## [EXERCISE AIM]
Pick up the article on scaling high-traffic websites with cloud computing right after its last sentence and extend it.
------ STUDY TEXT
Comprehensive security procedures covering the entire organization, regular training of employees on socio-technical threats such as phishing, and routine procedure reviews are necessary. Technically, it is important to implement solutions such as Web Application Firewall (WAF), Demilitarized Zone (DMZ), Firewall, Load Balancers, ACL, and regular exercises to test the feasibility of backup procedures. The proper server architecture, including continuous updates and maintenance, also allows effective management of the risk associated with failures and ensures uninterrupted operation in the event of an attack.

How can cloud computing technologies support scaling and managing high traffic on websites?

AF: Cloud computing technologies can support scaling and managing high website traffic. It is the answer to the rapidly changing market and increasing traffic. Currently, we receive numerous tools from providers to solve similar problems, each with its own limitations. We will discuss them based on Amazon Web Services (AWS) solutions, but similar services can be found with other providers such as Google Cloud Computing (GCP) or Microsoft Azure.

Currently, there are two popular directions for building scalable solutions: Kubernetes and serverless infrastructure.

Kubernetes, also known as K8s, is an open-source system for automating the deployment, scaling, and management of containerized applications. Applications are launched from previously prepared containers, which contain all the required libraries and dependencies, eliminating any differences between the development and production environments. Additionally, applications can be installed on public/private clouds or in hybrid environments.

Kubernetes can automatically scale pods (containers), control CPU and memory usage. In case of pod failures, it can restart them and ensure they are running correctly. The built-in load balancer ensures deploying the application on the necessary number of pods by automatically moving them to servers with sufficient resources. It can also automatically add and remove servers from its pool. The entire Kubernetes configuration is stored in YAML files, making it possible to set up a new cluster in a matter of minutes – it can be a cluster with a different provider like GCP or bare metal. Therefore, vendor lock-in, which many companies fear, is not an issue here.

An alternative is Serverless, a cloud-native development model that allows developers to build and run applications without managing servers. In this case, the cloud takes care of scaling our application and ensuring that it has enough resources. Scaling usually happens instantaneously, allowing us to handle any amount of traffic. Additionally, in theory, we only pay for the resources used, such as CPU time or memory, so an application with lower traffic can be much cheaper to maintain compared to traditional hosting.

Serverless has its limitations, such as time execution limits, memory consumption, cold start (if no one is using the application for some time, it may take a few seconds to wake it up), and more difficult debugging. Migrating applications to Serverless is also more challenging than migrating to containers. It also involves vendor lock-in, so awareness of this aspect is crucial when adopting this technology.
------------
------ RECORDS SHOWN
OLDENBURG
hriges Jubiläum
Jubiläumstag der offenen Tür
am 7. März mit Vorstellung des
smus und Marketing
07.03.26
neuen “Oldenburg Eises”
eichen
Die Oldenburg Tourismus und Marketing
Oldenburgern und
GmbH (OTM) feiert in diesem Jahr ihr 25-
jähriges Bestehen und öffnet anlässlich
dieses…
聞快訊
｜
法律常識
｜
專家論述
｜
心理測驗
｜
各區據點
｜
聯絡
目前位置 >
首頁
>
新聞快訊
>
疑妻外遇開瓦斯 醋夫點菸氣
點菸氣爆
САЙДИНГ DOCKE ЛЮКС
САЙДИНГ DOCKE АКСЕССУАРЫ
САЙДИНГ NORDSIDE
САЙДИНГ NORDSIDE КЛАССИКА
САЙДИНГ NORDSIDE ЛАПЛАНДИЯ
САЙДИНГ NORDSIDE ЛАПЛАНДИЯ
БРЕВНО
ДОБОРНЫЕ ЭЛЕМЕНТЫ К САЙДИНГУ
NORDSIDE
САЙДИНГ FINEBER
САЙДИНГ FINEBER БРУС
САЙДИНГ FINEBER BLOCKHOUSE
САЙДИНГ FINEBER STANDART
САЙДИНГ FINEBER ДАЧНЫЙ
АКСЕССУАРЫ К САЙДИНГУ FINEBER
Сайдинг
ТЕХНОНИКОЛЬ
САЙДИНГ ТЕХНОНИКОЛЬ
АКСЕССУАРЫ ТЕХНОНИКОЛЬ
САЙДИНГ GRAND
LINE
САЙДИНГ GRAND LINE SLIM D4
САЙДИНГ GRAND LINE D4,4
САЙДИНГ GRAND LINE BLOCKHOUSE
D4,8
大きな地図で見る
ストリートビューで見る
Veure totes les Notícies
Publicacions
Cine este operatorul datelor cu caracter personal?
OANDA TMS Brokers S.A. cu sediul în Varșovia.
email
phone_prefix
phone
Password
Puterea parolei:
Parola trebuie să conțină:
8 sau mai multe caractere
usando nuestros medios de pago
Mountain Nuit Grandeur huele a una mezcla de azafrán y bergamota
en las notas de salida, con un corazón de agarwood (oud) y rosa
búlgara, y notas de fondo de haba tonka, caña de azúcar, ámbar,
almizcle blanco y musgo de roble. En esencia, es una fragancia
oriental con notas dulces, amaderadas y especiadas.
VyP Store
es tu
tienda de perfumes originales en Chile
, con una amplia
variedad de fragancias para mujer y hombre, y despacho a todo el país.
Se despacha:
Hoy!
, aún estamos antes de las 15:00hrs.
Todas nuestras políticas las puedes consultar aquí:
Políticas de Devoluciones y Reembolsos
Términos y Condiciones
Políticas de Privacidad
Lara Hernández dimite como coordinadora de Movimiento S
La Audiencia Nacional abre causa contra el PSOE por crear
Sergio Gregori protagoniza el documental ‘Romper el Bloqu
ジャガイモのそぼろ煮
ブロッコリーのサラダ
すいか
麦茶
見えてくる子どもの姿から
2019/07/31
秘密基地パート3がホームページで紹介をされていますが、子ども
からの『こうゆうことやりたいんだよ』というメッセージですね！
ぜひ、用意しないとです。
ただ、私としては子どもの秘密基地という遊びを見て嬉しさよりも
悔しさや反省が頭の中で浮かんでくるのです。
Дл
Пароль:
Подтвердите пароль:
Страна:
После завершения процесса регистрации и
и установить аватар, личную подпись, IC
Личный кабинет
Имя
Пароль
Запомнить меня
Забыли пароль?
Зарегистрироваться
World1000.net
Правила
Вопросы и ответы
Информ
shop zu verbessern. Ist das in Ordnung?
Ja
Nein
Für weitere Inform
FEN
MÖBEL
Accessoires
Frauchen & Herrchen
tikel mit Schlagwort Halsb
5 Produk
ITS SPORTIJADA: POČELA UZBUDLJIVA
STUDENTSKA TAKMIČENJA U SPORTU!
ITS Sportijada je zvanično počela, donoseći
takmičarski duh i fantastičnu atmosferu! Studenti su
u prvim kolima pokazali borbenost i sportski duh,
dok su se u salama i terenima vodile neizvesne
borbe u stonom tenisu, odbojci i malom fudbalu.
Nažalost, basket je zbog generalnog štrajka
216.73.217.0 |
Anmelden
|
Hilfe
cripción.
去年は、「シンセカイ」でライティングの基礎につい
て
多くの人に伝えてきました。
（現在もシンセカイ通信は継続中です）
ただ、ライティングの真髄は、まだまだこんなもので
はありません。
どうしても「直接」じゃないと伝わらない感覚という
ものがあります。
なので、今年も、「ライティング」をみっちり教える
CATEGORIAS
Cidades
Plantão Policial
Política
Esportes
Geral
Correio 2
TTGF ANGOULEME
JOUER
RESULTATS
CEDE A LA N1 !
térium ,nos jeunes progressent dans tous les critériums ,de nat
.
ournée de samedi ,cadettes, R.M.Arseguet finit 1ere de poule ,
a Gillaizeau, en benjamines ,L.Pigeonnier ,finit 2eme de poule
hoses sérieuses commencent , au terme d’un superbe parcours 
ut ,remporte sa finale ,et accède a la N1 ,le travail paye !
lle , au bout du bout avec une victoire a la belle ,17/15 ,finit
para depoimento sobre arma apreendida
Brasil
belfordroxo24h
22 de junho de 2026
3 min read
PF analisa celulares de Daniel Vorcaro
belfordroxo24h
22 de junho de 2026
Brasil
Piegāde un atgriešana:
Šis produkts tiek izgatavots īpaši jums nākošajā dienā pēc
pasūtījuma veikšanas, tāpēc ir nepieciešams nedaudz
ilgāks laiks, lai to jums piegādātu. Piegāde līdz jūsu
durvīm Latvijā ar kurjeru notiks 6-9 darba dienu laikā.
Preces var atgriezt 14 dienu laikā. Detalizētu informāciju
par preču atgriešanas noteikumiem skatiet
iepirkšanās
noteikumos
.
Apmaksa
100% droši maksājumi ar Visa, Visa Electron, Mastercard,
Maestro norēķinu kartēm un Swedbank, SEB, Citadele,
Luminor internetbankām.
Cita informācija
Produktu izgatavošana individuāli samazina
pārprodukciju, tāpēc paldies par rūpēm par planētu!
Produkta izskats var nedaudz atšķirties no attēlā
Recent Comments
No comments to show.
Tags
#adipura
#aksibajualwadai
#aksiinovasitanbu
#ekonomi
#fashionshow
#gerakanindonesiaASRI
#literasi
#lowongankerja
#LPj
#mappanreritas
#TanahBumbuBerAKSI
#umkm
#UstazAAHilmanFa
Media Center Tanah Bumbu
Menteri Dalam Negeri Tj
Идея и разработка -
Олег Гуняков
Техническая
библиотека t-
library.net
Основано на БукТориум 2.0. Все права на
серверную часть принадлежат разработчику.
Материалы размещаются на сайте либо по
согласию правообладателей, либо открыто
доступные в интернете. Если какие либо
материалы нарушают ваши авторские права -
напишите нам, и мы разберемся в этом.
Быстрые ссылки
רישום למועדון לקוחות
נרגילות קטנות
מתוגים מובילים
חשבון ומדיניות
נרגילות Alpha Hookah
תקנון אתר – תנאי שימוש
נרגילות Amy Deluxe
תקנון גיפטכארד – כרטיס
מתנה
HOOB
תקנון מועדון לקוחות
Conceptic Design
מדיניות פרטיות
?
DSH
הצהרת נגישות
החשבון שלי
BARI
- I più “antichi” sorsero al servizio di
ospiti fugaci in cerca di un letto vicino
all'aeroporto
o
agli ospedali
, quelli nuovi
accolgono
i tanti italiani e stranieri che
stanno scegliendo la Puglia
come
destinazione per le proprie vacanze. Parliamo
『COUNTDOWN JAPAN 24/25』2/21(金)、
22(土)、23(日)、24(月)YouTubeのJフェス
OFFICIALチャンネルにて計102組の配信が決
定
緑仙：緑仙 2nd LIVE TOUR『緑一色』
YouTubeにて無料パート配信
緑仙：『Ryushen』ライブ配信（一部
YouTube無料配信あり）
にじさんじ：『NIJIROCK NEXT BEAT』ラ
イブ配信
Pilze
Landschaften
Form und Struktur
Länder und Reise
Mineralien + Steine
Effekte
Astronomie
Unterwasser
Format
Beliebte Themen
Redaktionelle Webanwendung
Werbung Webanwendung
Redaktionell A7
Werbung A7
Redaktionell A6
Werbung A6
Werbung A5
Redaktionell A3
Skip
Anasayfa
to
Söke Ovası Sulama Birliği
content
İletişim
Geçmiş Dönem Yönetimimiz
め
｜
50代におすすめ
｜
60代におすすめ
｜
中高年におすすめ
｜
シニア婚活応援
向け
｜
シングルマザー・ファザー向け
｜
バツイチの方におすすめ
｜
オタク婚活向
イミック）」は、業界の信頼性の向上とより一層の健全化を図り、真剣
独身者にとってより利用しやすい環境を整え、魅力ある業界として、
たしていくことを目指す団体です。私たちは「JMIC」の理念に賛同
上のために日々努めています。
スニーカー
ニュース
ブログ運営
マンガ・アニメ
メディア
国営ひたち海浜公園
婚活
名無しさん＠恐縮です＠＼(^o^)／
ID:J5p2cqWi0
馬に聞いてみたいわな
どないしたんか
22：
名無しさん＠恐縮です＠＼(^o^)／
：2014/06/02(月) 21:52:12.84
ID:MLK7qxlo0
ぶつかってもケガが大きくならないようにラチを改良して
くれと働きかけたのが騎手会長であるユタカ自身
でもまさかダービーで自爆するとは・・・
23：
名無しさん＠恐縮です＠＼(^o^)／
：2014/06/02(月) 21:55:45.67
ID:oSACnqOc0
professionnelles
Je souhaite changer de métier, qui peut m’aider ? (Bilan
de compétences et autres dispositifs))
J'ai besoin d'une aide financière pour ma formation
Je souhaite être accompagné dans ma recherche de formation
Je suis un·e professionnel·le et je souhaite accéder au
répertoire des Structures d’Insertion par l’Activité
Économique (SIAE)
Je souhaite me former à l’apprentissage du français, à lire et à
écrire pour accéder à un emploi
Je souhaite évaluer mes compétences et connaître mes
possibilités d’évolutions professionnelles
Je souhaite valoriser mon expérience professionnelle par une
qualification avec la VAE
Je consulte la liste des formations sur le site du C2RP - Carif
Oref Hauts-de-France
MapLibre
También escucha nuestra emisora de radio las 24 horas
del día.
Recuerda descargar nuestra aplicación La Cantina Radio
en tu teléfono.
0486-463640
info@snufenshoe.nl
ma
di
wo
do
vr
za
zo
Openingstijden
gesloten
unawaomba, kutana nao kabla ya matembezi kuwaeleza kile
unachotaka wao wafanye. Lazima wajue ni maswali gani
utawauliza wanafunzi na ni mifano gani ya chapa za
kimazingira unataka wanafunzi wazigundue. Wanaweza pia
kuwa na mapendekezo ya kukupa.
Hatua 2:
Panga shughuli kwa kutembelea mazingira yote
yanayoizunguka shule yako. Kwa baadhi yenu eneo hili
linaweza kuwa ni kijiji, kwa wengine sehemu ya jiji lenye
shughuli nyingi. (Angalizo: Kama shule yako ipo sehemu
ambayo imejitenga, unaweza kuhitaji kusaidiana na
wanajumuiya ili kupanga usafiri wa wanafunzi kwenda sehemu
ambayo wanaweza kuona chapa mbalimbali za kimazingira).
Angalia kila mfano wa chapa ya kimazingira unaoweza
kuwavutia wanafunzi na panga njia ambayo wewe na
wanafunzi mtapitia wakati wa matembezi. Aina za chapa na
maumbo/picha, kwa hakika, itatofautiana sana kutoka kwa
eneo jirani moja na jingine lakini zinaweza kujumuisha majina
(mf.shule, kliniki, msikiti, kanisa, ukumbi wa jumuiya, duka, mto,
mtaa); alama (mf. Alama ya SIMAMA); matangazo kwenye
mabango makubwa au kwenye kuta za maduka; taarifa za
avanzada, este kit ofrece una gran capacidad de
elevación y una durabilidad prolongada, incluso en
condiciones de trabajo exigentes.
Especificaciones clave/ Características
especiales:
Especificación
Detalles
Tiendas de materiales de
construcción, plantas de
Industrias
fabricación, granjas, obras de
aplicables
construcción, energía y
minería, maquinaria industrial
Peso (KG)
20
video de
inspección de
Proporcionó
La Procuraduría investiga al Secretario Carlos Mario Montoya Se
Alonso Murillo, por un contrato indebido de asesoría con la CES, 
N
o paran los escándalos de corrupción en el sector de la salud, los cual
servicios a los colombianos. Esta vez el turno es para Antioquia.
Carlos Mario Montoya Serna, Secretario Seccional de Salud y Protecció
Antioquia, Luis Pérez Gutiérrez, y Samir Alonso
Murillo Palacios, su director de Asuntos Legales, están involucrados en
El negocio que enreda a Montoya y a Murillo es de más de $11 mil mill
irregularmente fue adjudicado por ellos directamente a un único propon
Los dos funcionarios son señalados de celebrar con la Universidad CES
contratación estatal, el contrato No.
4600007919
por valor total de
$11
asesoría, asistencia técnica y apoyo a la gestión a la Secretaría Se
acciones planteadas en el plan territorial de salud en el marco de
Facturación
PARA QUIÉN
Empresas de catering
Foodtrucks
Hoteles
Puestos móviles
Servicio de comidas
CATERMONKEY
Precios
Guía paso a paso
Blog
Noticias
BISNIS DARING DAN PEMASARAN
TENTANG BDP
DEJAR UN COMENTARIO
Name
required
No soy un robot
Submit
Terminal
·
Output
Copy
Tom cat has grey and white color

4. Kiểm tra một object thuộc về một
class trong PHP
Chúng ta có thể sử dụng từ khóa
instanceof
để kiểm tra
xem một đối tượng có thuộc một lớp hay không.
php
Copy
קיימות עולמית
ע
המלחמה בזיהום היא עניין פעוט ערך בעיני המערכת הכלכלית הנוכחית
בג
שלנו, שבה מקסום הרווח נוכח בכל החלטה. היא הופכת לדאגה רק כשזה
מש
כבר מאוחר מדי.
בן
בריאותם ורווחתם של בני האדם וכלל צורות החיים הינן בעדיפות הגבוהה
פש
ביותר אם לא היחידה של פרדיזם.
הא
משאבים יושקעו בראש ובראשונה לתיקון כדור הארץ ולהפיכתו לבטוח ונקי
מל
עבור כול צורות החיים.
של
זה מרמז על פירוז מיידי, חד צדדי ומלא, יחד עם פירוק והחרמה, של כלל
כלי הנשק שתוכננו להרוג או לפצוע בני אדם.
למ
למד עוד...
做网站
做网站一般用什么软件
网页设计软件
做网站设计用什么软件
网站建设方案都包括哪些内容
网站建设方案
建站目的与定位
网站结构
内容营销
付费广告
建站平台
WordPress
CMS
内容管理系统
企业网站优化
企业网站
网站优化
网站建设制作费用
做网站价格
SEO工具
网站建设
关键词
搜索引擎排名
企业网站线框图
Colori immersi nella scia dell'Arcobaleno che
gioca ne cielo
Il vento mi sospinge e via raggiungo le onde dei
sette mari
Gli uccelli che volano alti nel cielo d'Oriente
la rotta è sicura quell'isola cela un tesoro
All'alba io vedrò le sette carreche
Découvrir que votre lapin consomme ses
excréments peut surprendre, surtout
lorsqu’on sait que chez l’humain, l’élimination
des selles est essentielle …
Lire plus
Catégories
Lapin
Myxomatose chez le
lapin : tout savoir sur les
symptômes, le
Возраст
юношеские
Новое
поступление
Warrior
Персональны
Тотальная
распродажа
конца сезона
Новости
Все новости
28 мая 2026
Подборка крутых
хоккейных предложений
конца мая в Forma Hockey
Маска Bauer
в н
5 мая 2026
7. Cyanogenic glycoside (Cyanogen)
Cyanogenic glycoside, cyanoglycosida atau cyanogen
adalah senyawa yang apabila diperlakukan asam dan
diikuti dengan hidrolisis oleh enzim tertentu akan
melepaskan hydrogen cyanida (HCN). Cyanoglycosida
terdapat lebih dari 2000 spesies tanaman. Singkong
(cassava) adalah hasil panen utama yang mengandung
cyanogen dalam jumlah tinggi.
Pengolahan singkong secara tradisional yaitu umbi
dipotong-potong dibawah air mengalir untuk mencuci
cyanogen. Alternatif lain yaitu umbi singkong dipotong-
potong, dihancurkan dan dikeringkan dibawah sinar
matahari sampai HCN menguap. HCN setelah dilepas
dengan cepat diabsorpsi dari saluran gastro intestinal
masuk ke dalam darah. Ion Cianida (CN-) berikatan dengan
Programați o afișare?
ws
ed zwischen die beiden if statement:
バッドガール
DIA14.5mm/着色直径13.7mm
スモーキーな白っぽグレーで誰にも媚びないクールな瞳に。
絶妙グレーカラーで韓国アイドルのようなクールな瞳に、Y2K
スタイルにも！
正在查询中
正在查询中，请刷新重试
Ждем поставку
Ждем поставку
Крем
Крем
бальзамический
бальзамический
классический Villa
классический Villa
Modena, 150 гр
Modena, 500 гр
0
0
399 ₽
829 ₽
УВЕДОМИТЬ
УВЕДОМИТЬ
------------
## [RESULT OF THE TASK]
In projects, it is common to use a combination of Kubernetes to handle standard requests and Serverless for smaller and faster asynchronous tasks (e.g., handling tasks in queues). This approach allows us to handle unexpected peaks at relatively low cost, fully automated, without delays associated with scaling Kubernetes infrastructure.

Once we have decided how our application will be deployed, the cloud can also assist us with managed services, where we can utilize a service without having to manage it:

Database – for example, RDS supporting read replicas, autoscaling, deployments between regions, and ready proxies.
Queues – SQS – capable of handling millions of messages per minute, a distributed system across multiple servers, with ACLs.
Notifications – SNS – enables notification of thousands of channels simultaneously, including email, SMS, and push notifications.
Data – S3 – unlimited, secure object storage, with immediate data replication in other regions.
Computing – EC2 – server instances suited for various needs, whether CPU or GPU intensive.
Big Data – Amazon Redshift, Amazon Athena, Amazon Kinesis, and much more.

How can website traffic be effectively monitored and analyzed in order to optimize performance?

BB: There are many ways to effectively monitor and analyze website traffic. We typically encounter two dimensions of analysis.
The first is conducted using analytical tools such as Google Analytics 4, Hotjar, Microsoft Clarity, which provide insights into user behavior. They reveal what users are looking for, where they are searching, or if they are following an optimal behavior scenario within the system. Importantly, they also provide information on which elements need improvement to enhance efficiency and help players achieve their goals faster.

The second dimension of analysis is load analysis. We examine the traffic pattern and assess which components of the system are under load, then optimize them. Here, it’s worth mentioning two popular performance optimization methods: caching, which reduces the number of database queries to make the website faster, and implementing a Content Delivery Network (CDN), where multimedia files are stored in multiple geographical locations to shorten the time it takes for users to receive data.

How is the role of UX/UI design changing in the context of high-traffic websites, and what are the best practices?

BB: In the case of high-traffic websites, the role of UX takes on additional significance. It is no longer just about designing an interface that allows users to achieve their goals in the simplest and fastest way possible. It also involves ensuring the computational efficiency of the system.

If generating a certain piece of information for one user takes 0.1 seconds of processor time, with a million users, it adds up to over 27 hours. In this context, the UX process must be data-driven and closely aligned with developers and system administrators. Is the provided information crucial in that particular location? What is the ROI, meaning whether the cost of generating that information is worth the value it brings to the user?

Let us remember that UX processes should not be executed as one-time tasks. It is an ongoing process of observing user behavior on the website. We have seen cases where a seemingly “dead” – rarely visited and unoptimized – subpage suddenly starts generating significant traffic for various unrelated reasons. Perhaps such a page should be handed over to developers for optimization? Or maybe it needs to be divided into smaller sections? Perhaps other parts of the website need to be revamped to reduce its popularity once again?

Considering createIT’s experience in the iGaming sector, what unique challenges does this industry face in relation to increased website traffic, and how do companies tackle them?

AF: As mentioned before, increased website traffic leads to a higher risk of targeted hacking attacks (both technical and social engineering). Only comprehensive solutions at technical and organizational levels can help mitigate these risks.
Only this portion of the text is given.